I've just experienced one of the most unnerving situations. I've a custom built machine that WAS running the following:
       ECS GeForce 6100SM-M mother board
       AMD 64 X2 Dual core 5600+
       4GB RAM DDR2 800 Mhz
       nVidia GT7300 PCIE 256MB video card
       2 - SATA Hard drives; 1 - 320 GB WD and 1 - 500GB Seagate
       550 watt Antec power supply
       Fedora 9 x86_64 with all of the latest patches

As my Xmas present I upgraded the machine to:
       Gigabyte MA790X-DS4 mother board
       AMD Phenom Quad core 9550
       8GB RAM DDR2 800 Mhz
       Retained the video card from above
       2 - SATA Hard drives; 1 - 500 GB Seagate and 1 - 1TB Seagate
       850 watt Antec power supply

I attempted to install, from the same DVD used on the original machine, Fedora 9 x86_64 with 4 failures at just about the same place while installing packages. I used my i386 Fedora 9 DVD and all went well during the install so attempted to do a upgrade to x86_64 without luck. I did a test using my Fedora 8 x86_64 DVD and it installed perfectly. I then attempted to do a upgrade to Fedora 9 without any luck (it appeared to fail at about the same place). I then downloaded and burned another copy of the Fedora 9 x86_64 DVD, checked it and attempted to do another install and one again it failed at about the same place.

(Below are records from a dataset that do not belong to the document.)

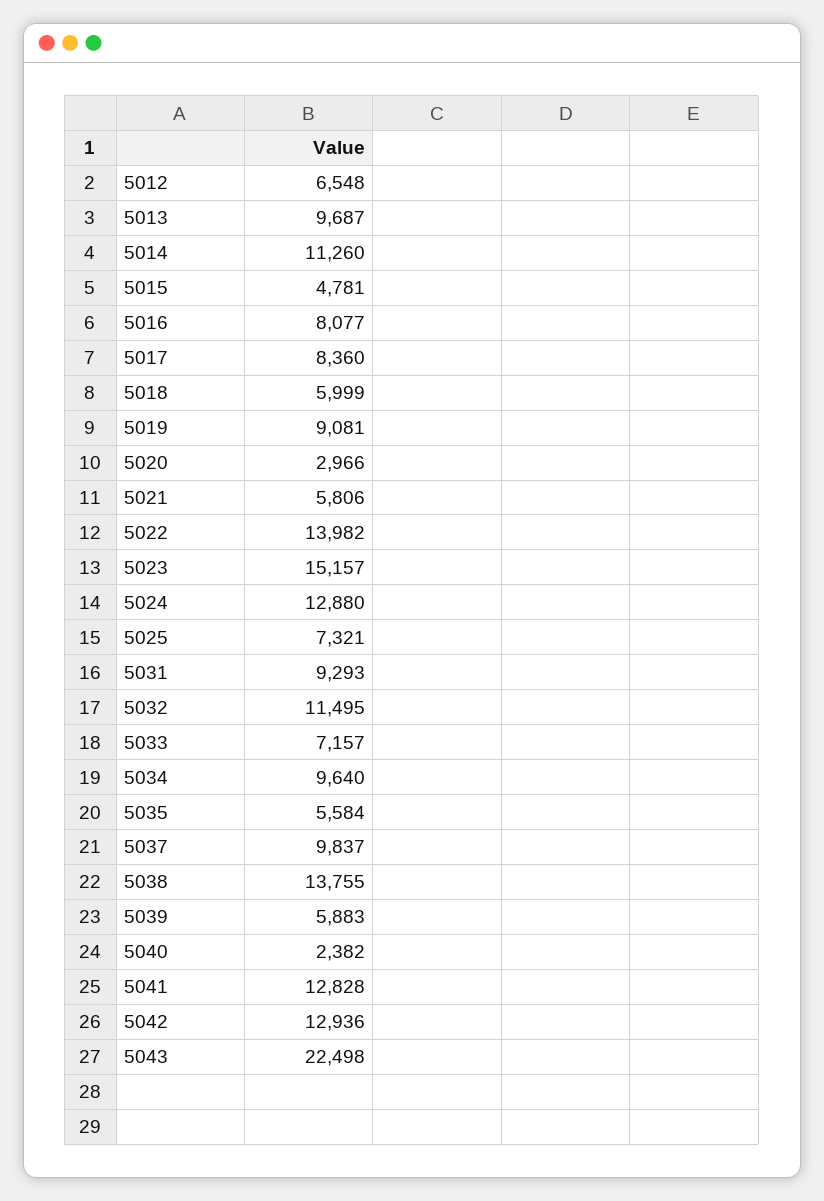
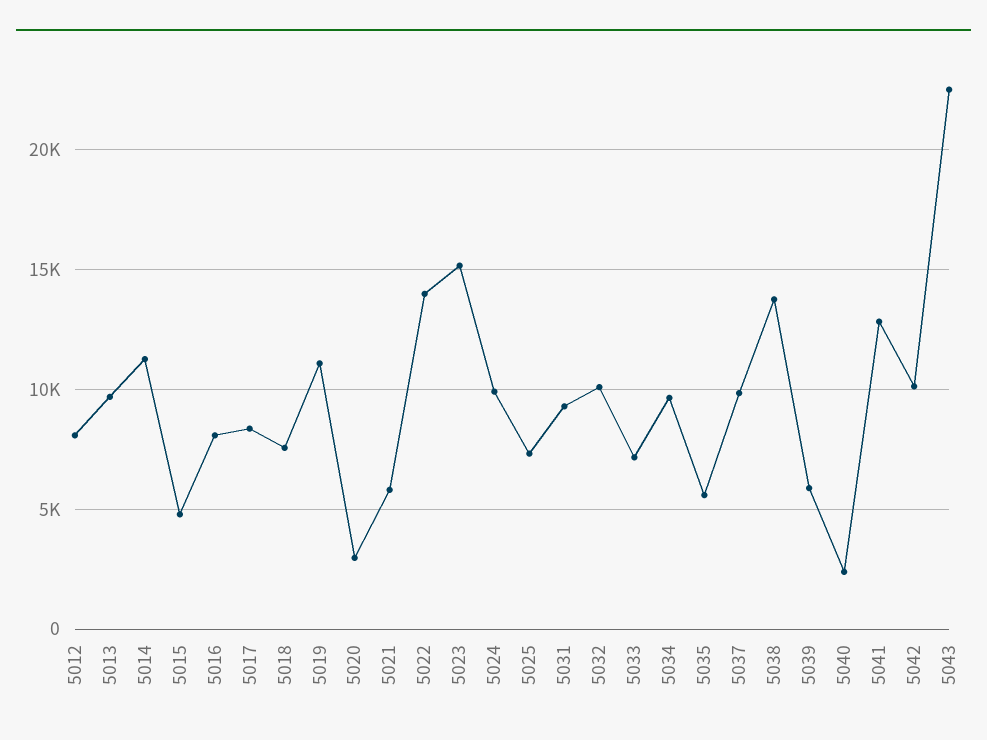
5012: 6548 -> 8000
5018: 5999 -> 7500
5019: 9081 -> 11000
5024: 12880 -> 10000
5032: 11495 -> 10000
5042: 12936 -> 10000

What could possibly be happening? I since reinstalled Fedora 8, but that has reached it's E-O-L. Should I just attempt to go to Fedora 10 x86_64? Should I have entered something in the boot parameters concerning the additional memory?

Any help or advice would be great!

Thanks,
Gene Poole


a) When you say "upgrade", do you mean telling Anaconda to upgrade an existing installation? Anaconda doesn't have logic to handle migrating from i386 to x86_64, so it's not expected to work. Upgrading from F8 i386 to F9 i386 or F10 i386 generally should work. If you want to switch architectures, you need a fresh install.

b) You haven't given us any diagnostic information at all. F9 and F10 wouldn't have been released if x86_64 builds routinely failed to install, and there's nothing exotic about your hardware, so it's highly unlikely that anyone is going to immediately know what's wrong with your setup. Please at least give us an error message or something.